For this task, retype the records below exactly.

Records for processing Block Start

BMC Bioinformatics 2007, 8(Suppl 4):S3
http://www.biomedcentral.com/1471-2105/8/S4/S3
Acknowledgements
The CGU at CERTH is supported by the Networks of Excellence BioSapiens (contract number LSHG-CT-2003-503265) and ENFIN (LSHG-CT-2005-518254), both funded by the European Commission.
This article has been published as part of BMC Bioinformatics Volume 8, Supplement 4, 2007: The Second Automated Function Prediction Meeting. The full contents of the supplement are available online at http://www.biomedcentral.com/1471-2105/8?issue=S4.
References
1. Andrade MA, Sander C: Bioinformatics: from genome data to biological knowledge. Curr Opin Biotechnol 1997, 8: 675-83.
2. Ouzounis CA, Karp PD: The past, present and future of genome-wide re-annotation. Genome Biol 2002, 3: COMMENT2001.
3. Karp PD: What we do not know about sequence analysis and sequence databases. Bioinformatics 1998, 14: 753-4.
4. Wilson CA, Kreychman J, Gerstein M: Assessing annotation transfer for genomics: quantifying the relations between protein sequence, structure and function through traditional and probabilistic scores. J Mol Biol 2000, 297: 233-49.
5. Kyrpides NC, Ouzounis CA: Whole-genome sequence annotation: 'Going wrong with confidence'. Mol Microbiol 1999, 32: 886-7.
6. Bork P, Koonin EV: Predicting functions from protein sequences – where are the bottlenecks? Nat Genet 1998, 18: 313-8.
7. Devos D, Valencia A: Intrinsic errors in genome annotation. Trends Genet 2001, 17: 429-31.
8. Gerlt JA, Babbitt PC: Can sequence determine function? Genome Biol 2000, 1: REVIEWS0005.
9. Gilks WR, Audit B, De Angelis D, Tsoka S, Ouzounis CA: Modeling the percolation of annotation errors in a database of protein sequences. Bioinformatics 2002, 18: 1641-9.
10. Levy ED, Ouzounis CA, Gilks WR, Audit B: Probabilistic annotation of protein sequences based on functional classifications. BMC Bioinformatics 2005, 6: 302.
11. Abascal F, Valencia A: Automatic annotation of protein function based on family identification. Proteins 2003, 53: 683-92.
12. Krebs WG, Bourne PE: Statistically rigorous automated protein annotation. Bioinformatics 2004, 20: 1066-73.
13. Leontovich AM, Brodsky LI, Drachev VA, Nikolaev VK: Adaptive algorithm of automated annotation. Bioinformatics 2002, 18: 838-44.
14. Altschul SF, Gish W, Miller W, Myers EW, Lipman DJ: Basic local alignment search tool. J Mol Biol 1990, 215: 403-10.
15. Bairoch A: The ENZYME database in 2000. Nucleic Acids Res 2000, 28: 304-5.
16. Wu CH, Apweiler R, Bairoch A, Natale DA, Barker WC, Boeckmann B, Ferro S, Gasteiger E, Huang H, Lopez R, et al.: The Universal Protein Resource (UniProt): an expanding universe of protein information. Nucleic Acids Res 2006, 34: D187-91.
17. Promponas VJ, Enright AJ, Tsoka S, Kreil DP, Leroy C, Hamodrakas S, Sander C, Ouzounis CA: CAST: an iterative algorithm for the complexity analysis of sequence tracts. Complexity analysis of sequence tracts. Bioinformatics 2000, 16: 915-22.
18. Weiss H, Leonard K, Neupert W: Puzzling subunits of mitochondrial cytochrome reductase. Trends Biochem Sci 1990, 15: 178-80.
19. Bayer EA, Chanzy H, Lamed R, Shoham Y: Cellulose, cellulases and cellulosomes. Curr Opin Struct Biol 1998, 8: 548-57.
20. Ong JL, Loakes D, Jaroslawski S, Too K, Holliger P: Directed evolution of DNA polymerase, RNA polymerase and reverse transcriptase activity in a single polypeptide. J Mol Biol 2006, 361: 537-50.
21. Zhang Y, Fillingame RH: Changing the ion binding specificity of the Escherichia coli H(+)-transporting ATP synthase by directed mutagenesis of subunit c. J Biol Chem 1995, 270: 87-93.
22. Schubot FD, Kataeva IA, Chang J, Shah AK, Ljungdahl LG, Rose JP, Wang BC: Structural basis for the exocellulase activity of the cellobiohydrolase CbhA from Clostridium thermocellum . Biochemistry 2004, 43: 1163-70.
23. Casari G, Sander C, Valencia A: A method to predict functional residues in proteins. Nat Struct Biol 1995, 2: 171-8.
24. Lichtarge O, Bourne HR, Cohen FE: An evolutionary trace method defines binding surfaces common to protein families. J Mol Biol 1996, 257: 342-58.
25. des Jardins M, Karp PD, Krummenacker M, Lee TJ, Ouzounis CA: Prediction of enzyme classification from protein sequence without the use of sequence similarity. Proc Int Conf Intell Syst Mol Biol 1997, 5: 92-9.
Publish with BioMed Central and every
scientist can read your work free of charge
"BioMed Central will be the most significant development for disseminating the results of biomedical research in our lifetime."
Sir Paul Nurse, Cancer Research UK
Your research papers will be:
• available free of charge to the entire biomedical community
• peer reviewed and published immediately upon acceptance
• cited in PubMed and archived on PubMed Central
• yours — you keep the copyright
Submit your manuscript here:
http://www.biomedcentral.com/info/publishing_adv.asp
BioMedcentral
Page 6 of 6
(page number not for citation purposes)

Records for processing Block End

▸ **Exercise solution**
BMC Bioinformatics 2007, 8(Suppl 4):S3
http://www.biomedcentral.com/1471-2105/8/S4/S3
Acknowledgements
The CGU at CERTH is supported by the Networks of Excellence BioSapiens (contract number LSHG-CT-2003-503265) and ENFIN (LSHG-CT-2005-518254), both funded by the European Commission.
This article has been published as part of BMC Bioinformatics Volume 8, Supplement 4, 2007: The Second Automated Function Prediction Meeting. The full contents of the supplement are available online at http://www.biomedcentral.com/1471-2105/8?issue=S4.
References
1. Andrade MA, Sander C: Bioinformatics: from genome data to biological knowledge. Curr Opin Biotechnol 1997, 8: 675-83.
2. Ouzounis CA, Karp PD: The past, present and future of genome-wide re-annotation. Genome Biol 2002, 3: COMMENT2001.
3. Karp PD: What we do not know about sequence analysis and sequence databases. Bioinformatics 1998, 14: 753-4.
4. Wilson CA, Kreychman J, Gerstein M: Assessing annotation transfer for genomics: quantifying the relations between protein sequence, structure and function through traditional and probabilistic scores. J Mol Biol 2000, 297: 233-49.
5. Kyrpides NC, Ouzounis CA: Whole-genome sequence annotation: 'Going wrong with confidence'. Mol Microbiol 1999, 32: 886-7.
6. Bork P, Koonin EV: Predicting functions from protein sequences – where are the bottlenecks? Nat Genet 1998, 18: 313-8.
7. Devos D, Valencia A: Intrinsic errors in genome annotation. Trends Genet 2001, 17: 429-31.
8. Gerlt JA, Babbitt PC: Can sequence determine function? Genome Biol 2000, 1: REVIEWS0005.
9. Gilks WR, Audit B, De Angelis D, Tsoka S, Ouzounis CA: Modeling the percolation of annotation errors in a database of protein sequences. Bioinformatics 2002, 18: 1641-9.
10. Levy ED, Ouzounis CA, Gilks WR, Audit B: Probabilistic annotation of protein sequences based on functional classifications. BMC Bioinformatics 2005, 6: 302.
11. Abascal F, Valencia A: Automatic annotation of protein function based on family identification. Proteins 2003, 53: 683-92.
12. Krebs WG, Bourne PE: Statistically rigorous automated protein annotation. Bioinformatics 2004, 20: 1066-73.
13. Leontovich AM, Brodsky LI, Drachev VA, Nikolaev VK: Adaptive algorithm of automated annotation. Bioinformatics 2002, 18: 838-44.
14. Altschul SF, Gish W, Miller W, Myers EW, Lipman DJ: Basic local alignment search tool. J Mol Biol 1990, 215: 403-10.
15. Bairoch A: The ENZYME database in 2000. Nucleic Acids Res 2000, 28: 304-5.
16. Wu CH, Apweiler R, Bairoch A, Natale DA, Barker WC, Boeckmann B, Ferro S, Gasteiger E, Huang H, Lopez R, et al.: The Universal Protein Resource (UniProt): an expanding universe of protein information. Nucleic Acids Res 2006, 34: D187-91.
17. Promponas VJ, Enright AJ, Tsoka S, Kreil DP, Leroy C, Hamodrakas S, Sander C, Ouzounis CA: CAST: an iterative algorithm for the complexity analysis of sequence tracts. Complexity analysis of sequence tracts. Bioinformatics 2000, 16: 915-22.
18. Weiss H, Leonard K, Neupert W: Puzzling subunits of mitochondrial cytochrome reductase. Trends Biochem Sci 1990, 15: 178-80.
19. Bayer EA, Chanzy H, Lamed R, Shoham Y: Cellulose, cellulases and cellulosomes. Curr Opin Struct Biol 1998, 8: 548-57.
20. Ong JL, Loakes D, Jaroslawski S, Too K, Holliger P: Directed evolution of DNA polymerase, RNA polymerase and reverse transcriptase activity in a single polypeptide. J Mol Biol 2006, 361: 537-50.
21. Zhang Y, Fillingame RH: Changing the ion binding specificity of the Escherichia coli H(+)-transporting ATP synthase by directed mutagenesis of subunit c. J Biol Chem 1995, 270: 87-93.
22. Schubot FD, Kataeva IA, Chang J, Shah AK, Ljungdahl LG, Rose JP, Wang BC: Structural basis for the exocellulase activity of the cellobiohydrolase CbhA from Clostridium thermocellum . Biochemistry 2004, 43: 1163-70.
23. Casari G, Sander C, Valencia A: A method to predict functional residues in proteins. Nat Struct Biol 1995, 2: 171-8.
24. Lichtarge O, Bourne HR, Cohen FE: An evolutionary trace method defines binding surfaces common to protein families. J Mol Biol 1996, 257: 342-58.
25. des Jardins M, Karp PD, Krummenacker M, Lee TJ, Ouzounis CA: Prediction of enzyme classification from protein sequence without the use of sequence similarity. Proc Int Conf Intell Syst Mol Biol 1997, 5: 92-9.
Publish with BioMed Central and every
scientist can read your work free of charge
"BioMed Central will be the most significant development for disseminating the results of biomedical research in our lifetime."
Sir Paul Nurse, Cancer Research UK
Your research papers will be:
• available free of charge to the entire biomedical community
• peer reviewed and published immediately upon acceptance
• cited in PubMed and archived on PubMed Central
• yours — you keep the copyright
Submit your manuscript here:
http://www.biomedcentral.com/info/publishing_adv.asp
BioMedcentral
Page 6 of 6
(page number not for citation purposes)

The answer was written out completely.